Sportsbook shareholders wary of prediction markets
It’s been a rough couple of weeks for sportsbook stocks, which have been driven down largely by the momentum of prediction markets.
On Sept. 30 – the day after Kalshi rolled out same-game parlays and the same day Polymarket’s Coplan and Kalshi CEO Tarek Mansur participated in a joint SEC/CFTC roundtable on regulatory harmonization – DraftKings shares fell 11% and FanDuel parent Flutter Entertainment was down 10%. (Although, prediction markets offering parlays should not have come as a surprise to the market).
On Tuesday, DraftKings and Flutter stock reacted negatively to the Polymarket/ICE announcement, falling 5.8% and 3.7%, respectively.
As his company’s share price dropped, DraftKings CEO Jason Robins continued to downplay the threat posed by prediction markets.
“I just don’t see a world” where customers choose prediction markets over sportsbooks in legal sports betting states, Robins said yesterday at G2E in Las Vegas (per InGame and Ryan Butler on X).
“… It’s apples and oranges,” Robins continued. “The product of the sportsbook and what it’s able to do is so much stronger than the product of a prediction market.”
Flutter Entertainment CEO Peter Jackson said of the Polymarket announcement, “There’s a lot of news flow in this space in the moment.

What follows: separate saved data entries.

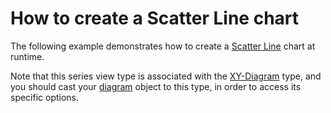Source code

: # How to create a Scatter Line chart


<p>The following example demonstrates how to create a <a href="http://www.devexpress.com/Help/Content.aspx?help=XtraCharts&document=CustomDocument6224.htm">Scatter Line</a> chart at runtime.</p><p>Note that this series view type is associated with the <a href="http://devexpress.com/Help/Content.aspx?help=XtraCharts&document=CustomDocument5908.htm">XY-Diagram</a> type, and you should cast your <a href="http://devexpress.com/Help/Content.aspx?help=XtraCharts&document=CustomDocument6017.htm">diagram</a> object to this type, in order to access its specific options.</p>

<br/>


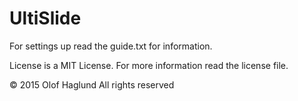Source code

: # UltiSlide

For settings up read the guide.txt for information.

License is a MIT License. For more information read the license file.

© 2015 Olof Haglund All rights reserved
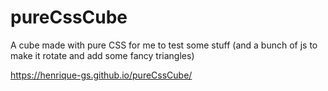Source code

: # pureCssCube

A cube made with pure CSS for me to test some stuff
(and a bunch of js to make it rotate and add some fancy triangles)


https://henrique-gs.github.io/pureCssCube/
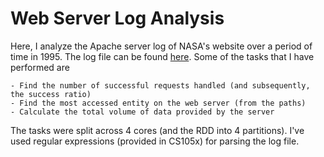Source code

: # Web Server Log Analysis

Here, I analyze the Apache server log of NASA's website over a period of time in 1995. The log file can be found [here](http://ita.ee.lbl.gov/html/contrib/NASA-HTTP.html). Some of the tasks that I have performed are 
	
	- Find the number of successful requests handled (and subsequently, the success ratio)
	- Find the most accessed entity on the web server (from the paths)
	- Calculate the total volume of data provided by the server

The tasks were split across 4 cores (and the RDD into 4 partitions). I've used regular expressions (provided in CS105x) for parsing the log file.
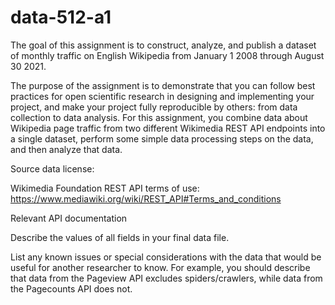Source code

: # data-512-a1

The goal of this assignment is to construct, analyze, and publish a dataset of monthly traffic
on English Wikipedia from January 1 2008 through August 30 2021.

The purpose of the assignment is to demonstrate that you can follow best practices for
open scientific research in designing and implementing your project, and make your
project fully reproducible by others: from data collection to data analysis.
For this assignment, you combine data about Wikipedia page traffic from two different
Wikimedia REST API endpoints into a single dataset, perform some simple data processing
steps on the data, and then analyze that data.

Source data license: 

Wikimedia Foundation REST API terms of use: https://www.mediawiki.org/wiki/REST_API#Terms_and_conditions

Relevant API documentation


Describe the values of all fields in your final data file.


List any known issues or special considerations with the data that would be useful
for another researcher to know. For example, you should describe that data from
the Pageview API excludes spiders/crawlers, while data from the Pagecounts API
does not.
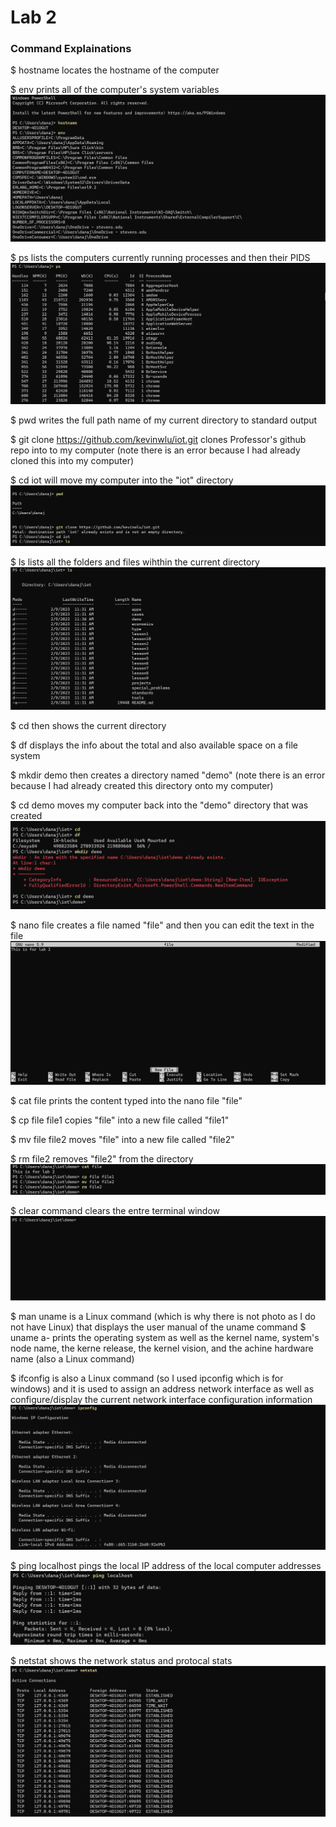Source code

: # Lab 2
### Command Explainations

$ hostname locates the hostname of the computer 

$ env prints all of the computer's system variables
![Hostname & Env Image](env-hostname.png)

$ ps lists the computers currently running processes and then their PIDS
![Ps Image](ps.png)

$ pwd writes the full path name of my current directory to standard output

$ git clone https://github.com/kevinwlu/iot.git clones Professor's github repo into to my computer (note there is an error because I had already cloned this into my computer)

$ cd iot will move my computer into the "iot" directory 
![Pwd & Git Clone & Cd Image](pwd-gitclone-cd.png)

$ ls lists all the folders and files wihthin the current directory 
![Ls Image](ls.png)

$ cd then shows the current directory

$ df displays the info about the total and also available space on a file system

$ mkdir demo then creates a directory named "demo" (note there is an error because I had already created this directory onto my computer)

$ cd demo moves my computer back into the "demo" directory that was created
![Cd & Df & Mkdir & Cd Image](cd-df-mkdirdemo-cddemo.png)

$ nano file creates a file named "file" and then you can edit the text in the file
![Nano Image](nanofile.png)

$ cat file prints the content typed into the nano file "file"

$ cp file file1 copies "file" into a new file called "file1"

$ mv file file2 moves "file" into a new file called "file2"

$ rm  file2 removes "file2" from the directory
![Cat & Cp & Mv & Rm Image](catfile-cpfile-mvfile-rmfile.png)

$ clear command clears the entre terminal window 
![Clear Image](clear.png)

$ man uname is a Linux command (which is why there is not photo as I do not have Linux) that displays the user manual of the uname command
$ uname a- prints the operating system as well as the kernel name, system's node name, the kerne release, the kernel vision, and the achine hardware name (also a Linux command) 

$ ifconfig is also a Linux command (so I used ipconfig which is for windows) and it is used to assign an address network interface as well as configure/display the current network interface configuration information
![Ipconfig Image](ipconfig.png)

$ ping localhost pings the local IP address of the local computer addresses 
![Ping Image](pinglocalhost.png)

$ netstat shows the network status and protocal stats
![Netstat Image](netstat.png)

I’m sanguine about it.”
Despite states (Ohio, Arizona, Michigan) threatening sports betting licensees with serious regulatory repercussions if they get involved in prediction markets, FanDuel and DraftKings have made moves to position themselves in the space.
Should sports betting operators be nervous?
While Polymarket and ICE are highlighting the broader aspects of the deal, opinions vary as to prediction markets’ long-term impact on the sports betting business.
Gambling reporter and analyst Steve Ruddock agrees with the sentiment Robins expressed yesterday but cautions prediction markets are just getting started in sports.
“If prediction markets are allowed to continue offering sports contracts (a decision that the courts will ultimately make), they will need to up their game to compete with traditional sportsbooks,” Ruddock wrote in his Straight to the Point newsletter on Wednesday
“To offer a competitive product will likely require some type of acquisition (product or people), and, of course, there is the marketing component, which is where investments like this come in.”
Industry advisor Chris Grove recommends sportsbook operators sit up and take notice.
“More folks in the regulated gambling industry need to confront the growing amount of institutional support that is lining up behind prediction markets,” Grove wrote on X. “It’s not just venture – it’s increasingly stakeholders with deep connections to government and traditional finance.”
Grove broadens his analysis to warn financial trading platforms and crypto exchanges that prediction markets may be moving into their territory, too.
“Are @coinbase and @RobinhoodApp [which partners with Kalshi on prediction markets] in danger of ceding the space to @Polymarket and @Kalshi before the game even begins in earnest?,” he ponders. “The dynamic increasingly reminds me of the early days of OSB,” when FanDuel and DraftKings left traditional casino companies in their dust.
Legitimacy of prediction markets
If it hasn’t been clear already, prediction markets have arrived, a reality punctuated by ICE’s investment in Polymarket.
“If you’re looking for harbingers of what’s to come, you can’t get much better signal than NYSE’s owner getting fully behind prediction markets,” wrote The Event Horizon’s Dustin Gouker, a leading authority on the emerging industry. “It’s perhaps the most legitimizing moment that prediction markets have had to date.”
“For Polymarket, it’s validation — and a lot of cash — as it tries to wrest first-mover advantage from Kalshi,” Gouker added on The Closing Line newsletter.
And here’s a well-known prediction market user who makes his living betting on the platforms:
“The money is bonkers, but what a tremendous validation of the whole business,” Domer posted. “Polymarket is now in the same sentence as NYSE.”